Personal

Another Year Without You

We celebrated early this year, having our Thanksgiving turkey for dinner (not lunch) on a Tuesday evening. These meals aren’t the same without you, no matter how hard we try to keep up the traditions.

After you passed away, the tradition went with you. Sure, we tried to keep it up, but the family stopped traveling down. We drifted. Mom started working, and I just hung around the house. You kept us together; you kept us in line. Sometime after, I decided we were going to celebrate it again. I pulled my brothers into it. And we started again. We made the time. We tried to eat together, but that didn’t always work out. And I know you’d be disappointed with it, but we did our best. Soon other faces joined in our meal. Jeanna and Isabel. Joey and few of Jay’s friends.

Three brothers meant three holidays split between us. Soon Martin took over Thanksgiving. We drove to his home in Elsa. This left Jay and his family out of the mix, but we made the best of it. We were trying to live up to your standards.
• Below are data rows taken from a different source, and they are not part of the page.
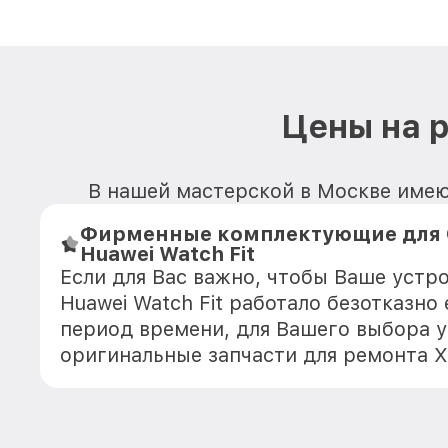
Цены на р
В нашей мастерской в Москве имеют
Фирменные комплектующие для 
Huawei Watch Fit
Если для Вас важно, чтобы Ваше устр
Huawei Watch Fit работало безотказно
период времени, для Вашего выбора у
оригинальные запчасти для ремонта Х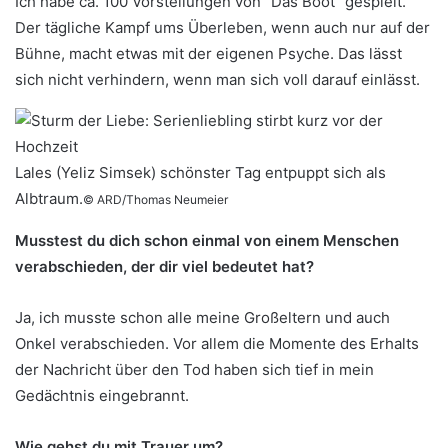
Ich habe ca. 100 Vorstellungen von “Das Boot” gespielt.
Der tägliche Kampf ums Überleben, wenn auch nur auf der
Bühne, macht etwas mit der eigenen Psyche. Das lässt
sich nicht verhindern, wenn man sich voll darauf einlässt.
Lales (Yeliz Simsek) schönster Tag entpuppt sich als
Albtraum.
© ARD/Thomas Neumeier
Musstest du dich schon einmal von einem Menschen
verabschieden, der dir viel bedeutet hat?
Ja, ich musste schon alle meine Großeltern und auch
Onkel verabschieden. Vor allem die Momente des Erhalts
der Nachricht über den Tod haben sich tief in mein
Gedächtnis eingebrannt.
Wie gehst du mit Trauer um?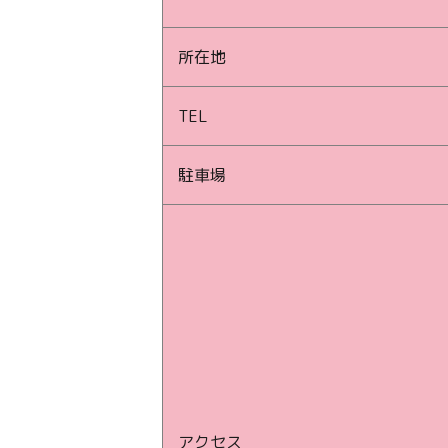
所在地
TEL
駐車場
アクセス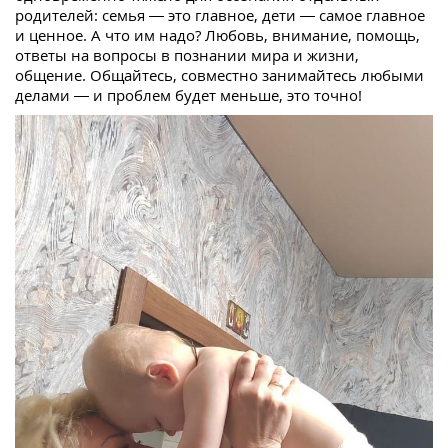
родителей: семья — это главное, дети — самое главное
и ценное. А что им надо? Любовь, внимание, помощь,
ответы на вопросы в познании мира и жизни,
общение. Общайтесь, совместно занимайтесь любыми
делами — и проблем будет меньше, это точно!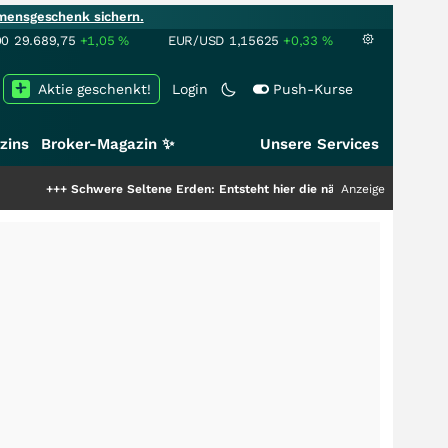
mensgeschenk sichern.
00
29.689,75
+1,05
%
EUR/USD
1,15625
+0,33
%
Aktie geschenkt!
Login
Push-Kurse
zins
Broker-Magazin ✨
Unsere Services
chwere Seltene Erden: Entsteht hier die nächste Milliardenstory?
Anzeige
+++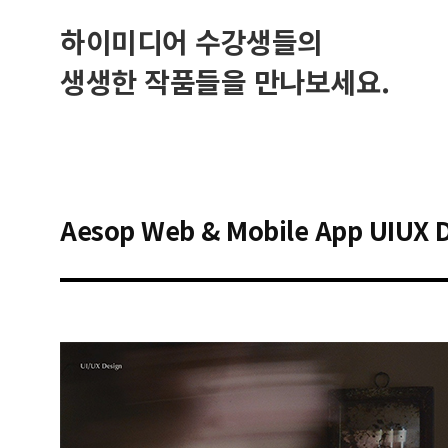
하이미디어 수강생들의
생생한 작품들을 만나보세요.
Aesop Web & Mobile App UIUX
When Martin and Cindy split, Thanksgiving returned to Mom’s house. We wrangled up who we could and new faces joined into the mix, even though I groaned at the thought. One year, I went as far as extending an invitation to Javier. He declined, and I accepted it as much as I expected it. At least I offered.

When Jeanna and I split, the difficulty arose. I felt the thing that I wanted slipping from my fingers. These gatherings would never match yours. Last year’s was done more out of a sense of duty to not let anyone down. Jeanna didn’t show up. No one but Martin and his new girlfriend, actually.

When Melissa offered to host it this year, a part of me wanted to say no. When she said we’d have it Wednesday, that part wanted to say no. When it changed to Tuesday, I just gave up.

I didn’t do anything today (or yesterday, considering WordPress time). I ate leftover turkey in taco form. I read. I listened to podcasts. Watched TV. Went for a walk. I wrote this.

I miss your house filled with chatter. I miss the cousins. I miss the joyful noise. I miss the fact that I didn’t see this holiday as a day to tolerate family, but lose myself in their glee. Most of all, I miss you. In two Novembers, it will be the 20th Thanksgiving without you. I can’t even remember the last one we celebrated with you. I was only 13 going on 14. I can’t remember your voice. I can’t remember the smell of your house as you, Mom, Aunt Cookie, and whoever else cooked in the kitchen. I can’t remember the conversation around the table. I was such a little shit back then that I didn’t stop and take it in. I didn’t think there’d ever be a day that I’d wake and find you gone.

Traditions die, I’m well aware of that. And we don’t have the same gravitational pull you once held. My problem is that I hold such high standards and expectations for people. But not a year goes by in my adult life, since we started this up again, that I don’t think of you. Even if only for a moment.